Mr Spouse and I watched "Britain's Oldest Mums and Dads", or some other such rubbish, last week, and on hearing about a couple of women's decisions to use donor eggs, we turned to each other and said "I don't think that's for us". My feeling is that if I am going to have children who are not genetically related to me, I would rather adopt them than have donor eggs or embryos.
I have no idea if I'd feel the same if we had male factor infertility. But it appears we don't - so it is only my (presumably) ageing eggs that are the issue. I cling to the belief that it is FSH that matters, and the knowledge that my mother (before the HRT at the age of about 48, I think) had a late menopause. But I could be wrong.
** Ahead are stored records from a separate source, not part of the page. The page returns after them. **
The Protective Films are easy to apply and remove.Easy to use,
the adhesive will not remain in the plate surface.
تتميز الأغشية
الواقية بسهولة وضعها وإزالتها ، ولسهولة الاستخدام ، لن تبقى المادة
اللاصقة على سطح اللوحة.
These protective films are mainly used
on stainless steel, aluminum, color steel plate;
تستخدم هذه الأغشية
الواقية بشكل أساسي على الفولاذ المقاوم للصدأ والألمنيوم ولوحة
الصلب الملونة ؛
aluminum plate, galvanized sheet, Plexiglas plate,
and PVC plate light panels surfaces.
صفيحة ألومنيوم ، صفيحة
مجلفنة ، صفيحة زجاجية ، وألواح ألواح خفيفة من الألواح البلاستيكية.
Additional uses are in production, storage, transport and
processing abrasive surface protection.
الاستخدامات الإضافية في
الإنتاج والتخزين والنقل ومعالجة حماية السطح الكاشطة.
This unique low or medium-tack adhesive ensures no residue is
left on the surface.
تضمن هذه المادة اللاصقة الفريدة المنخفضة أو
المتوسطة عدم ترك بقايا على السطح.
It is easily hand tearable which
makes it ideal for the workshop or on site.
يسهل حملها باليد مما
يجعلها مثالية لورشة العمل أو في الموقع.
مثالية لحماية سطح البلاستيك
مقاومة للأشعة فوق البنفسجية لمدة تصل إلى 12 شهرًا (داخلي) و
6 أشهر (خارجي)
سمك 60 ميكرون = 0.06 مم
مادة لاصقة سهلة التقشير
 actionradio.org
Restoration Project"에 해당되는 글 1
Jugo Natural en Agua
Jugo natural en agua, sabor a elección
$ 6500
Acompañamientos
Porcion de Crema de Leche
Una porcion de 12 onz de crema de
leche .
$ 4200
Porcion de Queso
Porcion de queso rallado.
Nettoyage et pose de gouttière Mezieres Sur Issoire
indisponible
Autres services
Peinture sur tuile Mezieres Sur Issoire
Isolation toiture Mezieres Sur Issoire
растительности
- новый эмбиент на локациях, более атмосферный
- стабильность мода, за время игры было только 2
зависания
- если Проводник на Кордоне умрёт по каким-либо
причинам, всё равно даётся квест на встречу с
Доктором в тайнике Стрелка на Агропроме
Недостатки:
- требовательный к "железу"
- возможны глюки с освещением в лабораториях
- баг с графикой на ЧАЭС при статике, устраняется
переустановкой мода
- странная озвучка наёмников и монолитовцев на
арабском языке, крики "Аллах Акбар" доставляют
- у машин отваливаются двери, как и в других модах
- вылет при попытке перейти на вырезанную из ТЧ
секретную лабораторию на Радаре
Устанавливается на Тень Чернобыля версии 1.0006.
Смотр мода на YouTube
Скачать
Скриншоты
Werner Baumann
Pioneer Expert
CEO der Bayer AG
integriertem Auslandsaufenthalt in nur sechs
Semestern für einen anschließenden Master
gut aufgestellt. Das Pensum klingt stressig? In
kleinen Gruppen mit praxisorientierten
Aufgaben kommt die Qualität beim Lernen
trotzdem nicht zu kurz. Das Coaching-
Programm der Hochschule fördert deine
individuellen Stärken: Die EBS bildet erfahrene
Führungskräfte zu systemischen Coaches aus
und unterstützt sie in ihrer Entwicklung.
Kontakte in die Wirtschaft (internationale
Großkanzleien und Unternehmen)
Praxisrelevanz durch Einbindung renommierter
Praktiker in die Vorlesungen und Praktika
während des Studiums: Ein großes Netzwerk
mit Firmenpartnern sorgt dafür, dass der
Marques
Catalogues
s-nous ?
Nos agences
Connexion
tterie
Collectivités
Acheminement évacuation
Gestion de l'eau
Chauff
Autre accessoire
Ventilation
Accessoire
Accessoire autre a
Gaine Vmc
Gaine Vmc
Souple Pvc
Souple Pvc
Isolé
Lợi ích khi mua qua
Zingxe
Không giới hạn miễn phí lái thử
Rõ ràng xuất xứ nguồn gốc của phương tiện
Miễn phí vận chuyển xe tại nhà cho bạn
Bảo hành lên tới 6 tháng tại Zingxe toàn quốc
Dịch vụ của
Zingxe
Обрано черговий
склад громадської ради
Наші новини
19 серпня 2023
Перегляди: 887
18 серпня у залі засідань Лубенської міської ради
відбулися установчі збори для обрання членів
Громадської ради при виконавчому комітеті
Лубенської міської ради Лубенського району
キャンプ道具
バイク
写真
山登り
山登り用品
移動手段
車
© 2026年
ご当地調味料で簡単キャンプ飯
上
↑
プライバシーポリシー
I'm not sure why this is. I like to think that it's because I really want to have children who are like me in personality, interests, and preferences, not looks - and you can't choose egg donors by whether they learn languages extremely rapidly, love playing music and doing crafts but aren't very good at either, or are useless at tidying up. Actually, I'd rather have an egg donor who was good at tidying up. I also like to think that it's because I hope that if I can't get pregnant with a combination of his-and-hers gametes, we can give something to a child who otherwise would not have a family.
However I have a feeling it's actually because I have bought into my family myth of genetic perfection - we are the cleverest family on the planet, and intelligence is the only thing that matters in life, and there is no way a child not genetically related to us is going to be halfway as brilliant as us. We are taking a risk by diluting the gene pool with anyone outside the family. It would be an unmitigated disaster to bring a child into the family who had a learning disability, and only slightly better a child who wasn't related to us.
But it's probably OK if it's a girl. My grandfather was once bemoaning the fact that my brother had given up maths, and wasn't going to follow in his footsteps as a maths professor. I pointed out that I, too, had disliked maths despite getting good marks, and was quite happy in another science, as is my brother. "Oh, that's different". Why, Grandpa? Because I'm female?
Forgot to say: we were away at the weekend and visited D, the minister who did our wedding. We seem to be having annual MOTs with him - he says he takes the marriage seriously too, and was pretty gruelling in our pre-wedding counselling, and was very good when we saw him after the miscarriage, just over a year ago. He said one thing that really hit the nail on the head: "this whole thing must take up a lot of headspace".